_Document section_:
──────────

In February, Legg was indicted on two counts of rape in connection with the sexual assault of a woman he met a truck stop. Authorities were able to identify Legg, who is a former long-haul truck driver, as a suspect through familial DNA. In that process, Legg’s DNA was also positively linked to at least four other unsolved homicides dating back to the 1990s. One of the homicides occurred in Illinois, authorities said.
Legg has also been indicted in one of those unsolved homicides, the 1992 slaying of Sharon Kedzierski. On April 9, 1992, a woman’s body was found at a truck stop on Interstate 80 near Route 46 in Austintown, Ohio, which is near Youngstown. Authorities say she died from multiple blunt force injuries to the head, face and chest. Kedzierski would be listed as a Jane Doe for more than two decades before she was identified.
When Legg was indicted earlier this year, he had been living in a group home for the mentally ill in a suburb of Phoenix, Arizona. According to marriage and divorce records, Legg appears to have moved to Arizona in late 2000 or 2001. His interaction with the courts system was largely quiet, aside from two marriages. Both marriages ended in divorce within two years.
At some point in 2015, police reports suggest Legg was court ordered to receive mental health treatment. He was also required to live at the group home. However, Legg frequently escaped the group home or walked away from group home-related activities.
In March 2016, Legg, who was in his late 40s at the time, jumped out of the bedroom window. The caregiver at the group home told the responding officer that Legg had been diagnosed with depression, anxiety, neurosyphilis and delusions, according to a police report.
“Legg’s behavior and cognitive delusions and hallucinations were worsening,” the report states.
Police found Legg two days later, after a homeowner called police saying there was a suspicious man standing in their driveway.
In 2017, Legg was be labeled a missing person multiple times.
In February of that year, staff from the group home brought Legg to a church. Instead of going to the restroom, Legg walked out the front door.
“[Legg] is on medication for schizophrenia,” the police report states. “He hears voices that tell him he is needed in court in Tucson. [Group home staff member] said [Legg] has solicited rides from truck drivers previously to get to Tucson and has been found miles away from the group home in the past.”
Legg would again disappear in March 2017, including twice in a seven-day span. He also was missing for brief periods of time in October and December 2018. In each of the reports filed in conjunction with those cases, Legg was described as having a severe mental illness, possibly suffering from neurosyphilis.
Upon being charged in Medina County, the court ordered Legg to undergo a mental evaluation to determine whether he was competent enough to assist in his own defense.
Judge Joyce Kimbler read a summary of the report at a hearing Friday morning.
“In the report, the doctor indicates that it is recommended that Mr. Legg be ordered to undergo treatment for competency restoration pursuant to [state statute],” Judge Kimbler said. “It is of the opinion of [the doctor] that Mr. Legg is currently taking psychotropic medications but he remains psychotic. Records indicate his condition has not responded well to pharmacological intervention.”
While Thompson disagreed with the doctor’s findings, he remained confident that Legg would later be determined to be competent to stand trial. However, only Judge Kimbler has the authority to make that decision.
“The language of the statute is the question of restoration of competence. Even though the report is subject to further review, is it is one piece of evidence that the court has in order to make the competency evaluation as to whether or not he can stand trial,” Thompson said.
This won’t be Legg’s only competency evaluation.
The judge presiding over Legg’s murder trial in Mahoning County also ordered that he undergo an evaluation, which has not yet been completed. The results of that evaluation can and likely will be used in the Medina County rape case proceedings, Thompson said.
“Each one of the competency evaluations, even though they may be done in a different court, it’s another piece of the information puzzle that the court can consider,” Thompson said.

──────────

_Given records_:

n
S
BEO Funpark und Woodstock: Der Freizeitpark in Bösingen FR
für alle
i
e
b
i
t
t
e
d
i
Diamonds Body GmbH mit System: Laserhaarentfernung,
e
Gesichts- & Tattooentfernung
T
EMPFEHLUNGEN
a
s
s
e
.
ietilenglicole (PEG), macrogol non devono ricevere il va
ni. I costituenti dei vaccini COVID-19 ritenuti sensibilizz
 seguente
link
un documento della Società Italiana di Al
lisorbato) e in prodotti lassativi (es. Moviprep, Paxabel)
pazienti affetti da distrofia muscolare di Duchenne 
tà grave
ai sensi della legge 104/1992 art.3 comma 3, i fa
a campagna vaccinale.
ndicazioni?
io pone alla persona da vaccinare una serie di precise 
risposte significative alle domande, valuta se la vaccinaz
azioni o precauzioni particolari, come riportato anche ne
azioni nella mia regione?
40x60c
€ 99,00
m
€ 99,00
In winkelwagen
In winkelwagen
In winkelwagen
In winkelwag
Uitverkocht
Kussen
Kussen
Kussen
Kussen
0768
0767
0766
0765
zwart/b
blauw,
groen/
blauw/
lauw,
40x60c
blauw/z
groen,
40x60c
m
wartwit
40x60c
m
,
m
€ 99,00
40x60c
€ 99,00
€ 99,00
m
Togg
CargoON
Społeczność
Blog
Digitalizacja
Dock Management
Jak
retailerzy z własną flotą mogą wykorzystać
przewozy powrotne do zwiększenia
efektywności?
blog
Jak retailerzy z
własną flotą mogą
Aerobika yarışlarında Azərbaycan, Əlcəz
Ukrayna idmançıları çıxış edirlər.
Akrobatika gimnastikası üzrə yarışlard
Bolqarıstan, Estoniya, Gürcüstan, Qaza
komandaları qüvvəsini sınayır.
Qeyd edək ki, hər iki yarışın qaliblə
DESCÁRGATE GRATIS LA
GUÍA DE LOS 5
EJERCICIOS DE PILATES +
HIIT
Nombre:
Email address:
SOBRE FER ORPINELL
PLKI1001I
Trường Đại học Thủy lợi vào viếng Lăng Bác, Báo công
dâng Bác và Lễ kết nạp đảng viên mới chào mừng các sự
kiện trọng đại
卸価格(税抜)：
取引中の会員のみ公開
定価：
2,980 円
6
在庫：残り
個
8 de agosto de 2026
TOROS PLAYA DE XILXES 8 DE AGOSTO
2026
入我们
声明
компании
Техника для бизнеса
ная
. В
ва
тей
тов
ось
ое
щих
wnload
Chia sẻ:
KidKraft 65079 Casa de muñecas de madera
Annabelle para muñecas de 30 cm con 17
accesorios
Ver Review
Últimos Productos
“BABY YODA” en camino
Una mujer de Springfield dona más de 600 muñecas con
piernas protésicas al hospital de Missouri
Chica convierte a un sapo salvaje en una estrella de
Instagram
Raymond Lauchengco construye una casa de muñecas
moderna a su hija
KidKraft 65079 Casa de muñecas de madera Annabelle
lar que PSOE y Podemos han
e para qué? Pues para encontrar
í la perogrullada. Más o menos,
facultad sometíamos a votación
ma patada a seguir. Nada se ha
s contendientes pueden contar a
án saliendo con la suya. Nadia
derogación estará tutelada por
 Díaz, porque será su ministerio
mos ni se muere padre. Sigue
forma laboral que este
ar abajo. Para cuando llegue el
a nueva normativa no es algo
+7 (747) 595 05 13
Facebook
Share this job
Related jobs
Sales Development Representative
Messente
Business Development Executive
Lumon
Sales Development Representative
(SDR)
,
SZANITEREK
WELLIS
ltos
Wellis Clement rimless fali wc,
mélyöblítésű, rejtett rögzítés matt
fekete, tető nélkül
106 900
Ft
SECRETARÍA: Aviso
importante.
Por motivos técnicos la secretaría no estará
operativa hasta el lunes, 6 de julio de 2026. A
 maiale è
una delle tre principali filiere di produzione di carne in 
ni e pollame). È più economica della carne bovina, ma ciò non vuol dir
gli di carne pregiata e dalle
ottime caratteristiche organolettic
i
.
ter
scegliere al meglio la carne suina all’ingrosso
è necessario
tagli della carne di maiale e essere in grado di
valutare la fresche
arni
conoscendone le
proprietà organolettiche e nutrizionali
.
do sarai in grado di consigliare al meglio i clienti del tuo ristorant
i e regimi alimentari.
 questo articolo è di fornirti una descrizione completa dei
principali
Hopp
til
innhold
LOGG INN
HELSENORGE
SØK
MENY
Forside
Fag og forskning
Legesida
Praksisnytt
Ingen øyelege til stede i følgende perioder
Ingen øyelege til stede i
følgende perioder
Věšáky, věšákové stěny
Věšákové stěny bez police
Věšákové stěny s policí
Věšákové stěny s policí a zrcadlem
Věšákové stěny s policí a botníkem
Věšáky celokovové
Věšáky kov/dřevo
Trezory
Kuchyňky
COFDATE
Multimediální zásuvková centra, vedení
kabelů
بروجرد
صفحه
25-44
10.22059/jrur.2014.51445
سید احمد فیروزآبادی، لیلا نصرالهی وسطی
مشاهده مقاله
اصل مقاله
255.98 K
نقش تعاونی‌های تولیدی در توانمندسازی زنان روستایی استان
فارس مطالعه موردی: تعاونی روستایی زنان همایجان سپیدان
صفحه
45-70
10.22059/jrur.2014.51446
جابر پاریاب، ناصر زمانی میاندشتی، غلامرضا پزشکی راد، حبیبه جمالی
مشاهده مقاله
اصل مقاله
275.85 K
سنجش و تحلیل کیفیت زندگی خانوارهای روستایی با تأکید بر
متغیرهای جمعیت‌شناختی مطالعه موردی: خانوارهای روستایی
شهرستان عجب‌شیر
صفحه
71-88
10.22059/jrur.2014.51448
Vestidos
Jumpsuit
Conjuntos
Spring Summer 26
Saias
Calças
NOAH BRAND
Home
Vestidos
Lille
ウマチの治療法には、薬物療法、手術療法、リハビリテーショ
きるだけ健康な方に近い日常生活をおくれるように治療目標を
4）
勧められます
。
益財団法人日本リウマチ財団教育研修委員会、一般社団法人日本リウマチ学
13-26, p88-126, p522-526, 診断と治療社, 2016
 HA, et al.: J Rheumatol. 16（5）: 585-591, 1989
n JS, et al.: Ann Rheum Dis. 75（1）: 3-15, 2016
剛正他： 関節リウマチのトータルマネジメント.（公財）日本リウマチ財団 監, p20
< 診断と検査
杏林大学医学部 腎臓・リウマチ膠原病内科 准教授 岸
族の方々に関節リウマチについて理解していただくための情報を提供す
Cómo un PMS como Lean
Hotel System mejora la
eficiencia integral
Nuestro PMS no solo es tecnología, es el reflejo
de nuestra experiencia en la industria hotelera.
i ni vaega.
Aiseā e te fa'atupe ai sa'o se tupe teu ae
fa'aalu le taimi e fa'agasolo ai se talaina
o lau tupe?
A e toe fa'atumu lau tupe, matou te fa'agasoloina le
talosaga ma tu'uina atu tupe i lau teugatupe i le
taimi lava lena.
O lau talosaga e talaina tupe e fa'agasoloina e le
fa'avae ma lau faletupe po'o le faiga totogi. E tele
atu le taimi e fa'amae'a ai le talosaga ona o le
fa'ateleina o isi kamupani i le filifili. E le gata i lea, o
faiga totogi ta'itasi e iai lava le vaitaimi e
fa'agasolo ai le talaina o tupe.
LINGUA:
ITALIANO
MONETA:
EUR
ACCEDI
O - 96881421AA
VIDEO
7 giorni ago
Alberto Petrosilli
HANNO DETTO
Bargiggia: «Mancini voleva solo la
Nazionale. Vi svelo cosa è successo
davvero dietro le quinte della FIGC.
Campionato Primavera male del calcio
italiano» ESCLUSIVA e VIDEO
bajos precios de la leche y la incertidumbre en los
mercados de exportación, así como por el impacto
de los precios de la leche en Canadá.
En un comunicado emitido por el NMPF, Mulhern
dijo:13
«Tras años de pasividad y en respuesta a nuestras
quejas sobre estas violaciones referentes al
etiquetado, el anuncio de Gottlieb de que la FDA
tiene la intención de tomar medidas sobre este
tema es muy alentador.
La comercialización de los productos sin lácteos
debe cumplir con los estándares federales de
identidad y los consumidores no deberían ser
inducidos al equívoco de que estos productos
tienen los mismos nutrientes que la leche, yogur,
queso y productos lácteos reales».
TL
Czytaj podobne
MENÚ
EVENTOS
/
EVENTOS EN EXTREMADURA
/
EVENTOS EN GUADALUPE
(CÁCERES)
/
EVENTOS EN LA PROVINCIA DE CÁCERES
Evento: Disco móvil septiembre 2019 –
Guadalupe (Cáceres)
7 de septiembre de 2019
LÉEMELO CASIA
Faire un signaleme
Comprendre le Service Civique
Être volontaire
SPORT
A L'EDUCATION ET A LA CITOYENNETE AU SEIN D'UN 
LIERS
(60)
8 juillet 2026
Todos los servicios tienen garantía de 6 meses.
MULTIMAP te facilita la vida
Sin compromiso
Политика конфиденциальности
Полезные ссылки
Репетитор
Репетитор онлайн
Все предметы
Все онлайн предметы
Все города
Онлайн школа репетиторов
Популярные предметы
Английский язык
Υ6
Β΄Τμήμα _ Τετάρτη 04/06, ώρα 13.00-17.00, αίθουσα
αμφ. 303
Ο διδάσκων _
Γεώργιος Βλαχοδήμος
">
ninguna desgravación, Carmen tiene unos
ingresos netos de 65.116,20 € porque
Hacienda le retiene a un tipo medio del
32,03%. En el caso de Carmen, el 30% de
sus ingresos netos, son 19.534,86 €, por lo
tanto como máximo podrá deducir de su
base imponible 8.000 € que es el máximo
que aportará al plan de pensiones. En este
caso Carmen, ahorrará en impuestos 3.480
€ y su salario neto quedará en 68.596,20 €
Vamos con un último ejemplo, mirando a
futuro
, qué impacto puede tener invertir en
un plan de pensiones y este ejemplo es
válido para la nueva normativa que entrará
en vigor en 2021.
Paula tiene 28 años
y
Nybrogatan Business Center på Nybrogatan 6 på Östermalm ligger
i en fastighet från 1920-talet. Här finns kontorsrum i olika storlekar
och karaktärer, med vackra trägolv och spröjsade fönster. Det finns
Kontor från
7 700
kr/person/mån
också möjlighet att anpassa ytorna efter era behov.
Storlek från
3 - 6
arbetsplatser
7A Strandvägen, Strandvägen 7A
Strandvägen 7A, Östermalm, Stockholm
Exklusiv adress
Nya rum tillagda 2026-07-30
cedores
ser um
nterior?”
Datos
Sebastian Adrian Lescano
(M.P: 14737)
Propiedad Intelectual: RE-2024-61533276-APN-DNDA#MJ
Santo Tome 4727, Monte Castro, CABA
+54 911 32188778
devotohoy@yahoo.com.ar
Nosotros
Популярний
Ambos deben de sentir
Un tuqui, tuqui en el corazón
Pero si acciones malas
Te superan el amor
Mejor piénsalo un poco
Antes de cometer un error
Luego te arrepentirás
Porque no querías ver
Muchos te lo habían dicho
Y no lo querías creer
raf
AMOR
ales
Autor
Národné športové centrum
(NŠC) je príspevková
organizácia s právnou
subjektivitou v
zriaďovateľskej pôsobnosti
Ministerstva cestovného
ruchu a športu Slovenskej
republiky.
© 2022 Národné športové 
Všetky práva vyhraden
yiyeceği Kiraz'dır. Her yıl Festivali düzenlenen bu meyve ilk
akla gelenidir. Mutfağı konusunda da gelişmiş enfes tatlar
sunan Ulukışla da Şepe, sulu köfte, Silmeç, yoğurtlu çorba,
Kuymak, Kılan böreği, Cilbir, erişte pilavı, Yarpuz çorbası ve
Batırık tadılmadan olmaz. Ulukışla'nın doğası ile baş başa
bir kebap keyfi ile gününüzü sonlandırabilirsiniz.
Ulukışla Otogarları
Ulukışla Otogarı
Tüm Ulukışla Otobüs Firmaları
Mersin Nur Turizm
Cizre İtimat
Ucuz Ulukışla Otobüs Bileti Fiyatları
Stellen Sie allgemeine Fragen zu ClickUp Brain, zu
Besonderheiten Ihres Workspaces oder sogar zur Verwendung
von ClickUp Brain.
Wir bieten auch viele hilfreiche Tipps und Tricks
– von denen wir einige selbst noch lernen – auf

──────────

_Exercise tasks_:
1: In the article about Legg, where was Sharon Kedzierski's body found on April 9, 1992?
2: In the article about Legg, what conditions did the group home caregiver tell the responding officer in March 2016 that Legg had been diagnosed with? List all of them.
3: From the article about Legg, output the stretch from "Upon being charged" through "his own defense.", word for word.

_Solutions by task_:
1: At a truck stop on Interstate 80 near Route 46 in Austintown, Ohio, near Youngstown.

2:
- Depression
- Anxiety
- Neurosyphilis
- Delusions

3:
Upon being charged in Medina County, the court ordered Legg to undergo a mental evaluation to determine whether he was competent enough to assist in his own defense.